Henry Frugès était un important industriel de la région bordelaise. Homme cultivé, à l’esprit novateur et entreprenant, il s’adresse en ces termes à Le Corbusier : “Votre livre, Vers une architecture, exprime bien mieux que je n’avais su le faire jusqu’à présent moi-même des idées de logique et de progrès qui me sont chères”.
Ces quelques lignes marquent le début d’une longue collaboration entre Le Corbusier, Pierre Jeanneret et Henry Frugès.
Après une première expérience en 1923 de construction à Lège pour loger ses ouvriers, H. Frugès décide de lancer une opération immobilière destinée à permettre aux ouvriers d’accéder à la propriété en bénéficiant des avantages apportés par l’architecture moderne. Il acquit un vaste terrain à Pessac, au lieu-dit Le Monteil, “dont l’air pur des pins avait grand renom”, et en confie l’aménagement à Le Corbusier en ces termes : ”Je vous autorise à réaliser dans la pratique vos théories jusque dans leurs conséquences les plus extrêmes. Pessac doit être un laboratoire.
En un mot clair : je vous demande de poser le problème du plan de la maison, d’en trouver la standardisation, de faire emploi de murs, de planchers, de toitures conformes à la plus rigoureuse solidité et efficacité, se prêtant à une véritable taylorisation par l’emploi des machines que je vous autorise à acheter. Vous munirez ces maisons d’un équipement intérieur et de dispositifs qui en rendent l’habitation facile et agréable. Et quant à l’esthétique qui pourra résulter de vos innovations, elle ne sera plus celle des maisons traditionnelles coûteuses à entretenir, mais celle de l’époque neuve contemporaine. La pureté des proportions en sera la véritable éloquence.”
Avec un tel programme, Pessac apparaît comme la première expérimentation d’une théorie globale de l’habitat moderne qui concerne en même temps l’urbanisme, les techniques de construction et l’esthétique.

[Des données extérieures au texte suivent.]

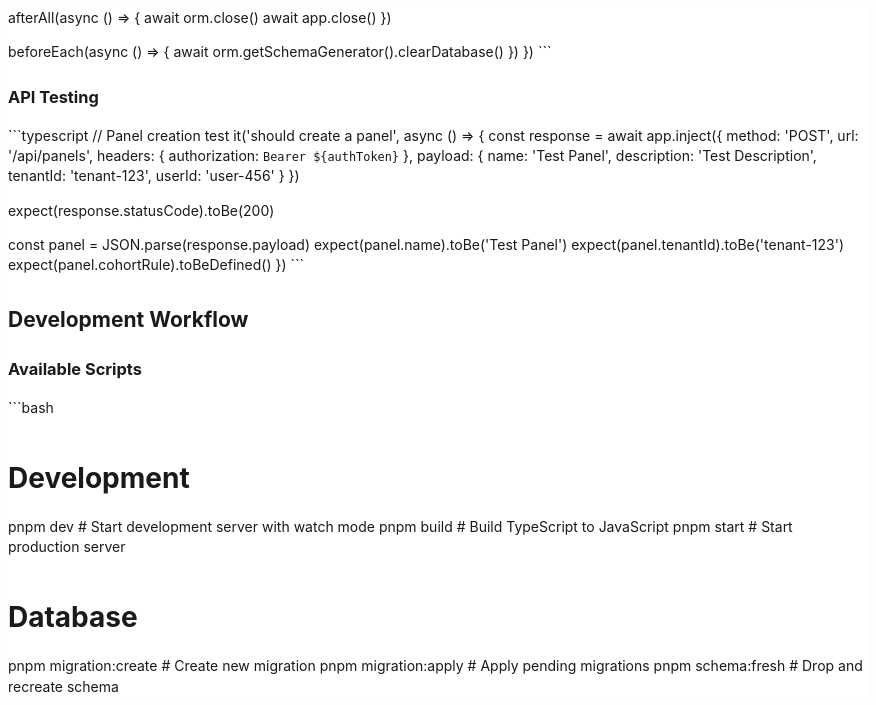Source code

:   afterAll(async () => {
    await orm.close()
    await app.close()
  })

  beforeEach(async () => {
    await orm.getSchemaGenerator().clearDatabase()
  })
})
\`\`\`

### API Testing
\`\`\`typescript
// Panel creation test
it('should create a panel', async () => {
  const response = await app.inject({
    method: 'POST',
    url: '/api/panels',
    headers: {
      authorization: `Bearer ${authToken}`
    },
    payload: {
      name: 'Test Panel',
      description: 'Test Description',
      tenantId: 'tenant-123',
      userId: 'user-456'
    }
  })

  expect(response.statusCode).toBe(200)
  
  const panel = JSON.parse(response.payload)
  expect(panel.name).toBe('Test Panel')
  expect(panel.tenantId).toBe('tenant-123')
  expect(panel.cohortRule).toBeDefined()
})
\`\`\`

## Development Workflow

### Available Scripts
\`\`\`bash
# Development
pnpm dev                 # Start development server with watch mode
pnpm build              # Build TypeScript to JavaScript
pnpm start              # Start production server

# Database
pnpm migration:create   # Create new migration
pnpm migration:apply    # Apply pending migrations
pnpm schema:fresh       # Drop and recreate schema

Nous profitons du diaporama ci-dessous pour vous présenter des parties non réalisées du projet, situées sur les secteurs A (avenue Henry Frugès) et B (autour de la place), entre la place du Monteil et le chemin vicinal N°24 qui deviendra la rue Arnozan. Ce secteur comprenait un immeuble porche à deux étages et passages de voitures par dessous, et qui signait l’entrée du projet sur la place du Monteil.
Le long de l’avenue Frugès, suivaient des maisons en bandes continues jusqu’à une place.
Le côté Est de la place (école actuelle) comprenait un fronton basque, des commerces, un café... Le Côté Ouest était arboré et accueillait un château d’eau. Vingt ans avant la première cité des Castors qui vit le jour à Pessac, nous avions là un programme de village presque autonome. Dans l’enthousiasme d’un tel projet Henry Frugès continuait à chercher des terrains à acheter pour étendre ses Quartiers Modernes. L’histoire ira en sens contraire, l’obligeant à se limiter à 53 maisons dont 51 furent construites, toutes sur le secteur C&D.
Le destin funeste de la 51ème, seul exemplaire d’un septième modèle, mérite réflexion, car elle manque aux QMF et mériterait d’être reconstruite comme d’autres dommages de guerre.